Simulating the quasi-ballistic regime of a short Gamma-Ray Burst jet

TL;DR

This paper extends 3D MHD simulations of neutron star merger jets to nearly 10 seconds, revealing challenges in jet breakout and providing insights into jet structure and energy conversion relevant for afterglow modeling.

Contribution

It introduces a general method for simulating BNS merger jets in 3D up to quasi-ballistic regimes, improving understanding of jet dynamics and structure.

Findings

Jet struggles to penetrate dense surroundings, resulting in asymmetries.

98% of jet energy is converted to kinetic energy by the end.

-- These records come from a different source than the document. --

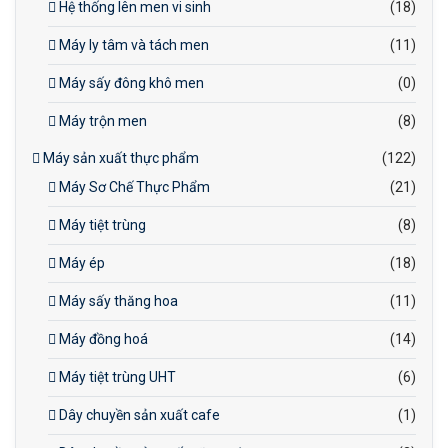
Hệ thống lên men vi sinh
(18)
Máy ly tâm và tách men
(11)
Máy sấy đông khô men
(0)
Máy trộn men
(8)
Máy sản xuất thực phẩm
(122)
Máy Sơ Chế Thực Phẩm
(21)
Máy tiệt trùng
(8)
Máy ép
(18)
Máy sấy thăng hoa
(11)
Máy đồng hoá
(14)
Máy tiệt trùng UHT
(6)
Dây chuyền sản xuất cafe
(1)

Jet angular structure stabilizes after extended simulation.

Abstract

This study extends the 3D magnetohydrodynamic (MHD) simulation of a jet emerging from a binary neutron star (BNS) merger presented in Pavan et al. (2023), in which an incipient jet was manually injected into the realistic environment imported from a previous general-relativistic MHD simulation of a merging BNS system. The jet evolution is followed up to almost 10 seconds without loss of resolution. Our results reveal that the jet faces challenges in penetrating the dense surroundings, leading to a barely successful outflow that exhibits structural asymmetries and low Lorentz factors. By the end of the extended simulation, 98% of the jet energy is converted to kinetic form and its angular structure is stabilized. The physical quantities inferred thus provide reliable inputs for afterglow emission calculations. This work demonstrates a method for simulating jets in 3D up to nearly ballistic regimes that is general and ready to be applied to any jet in a BNS merger context.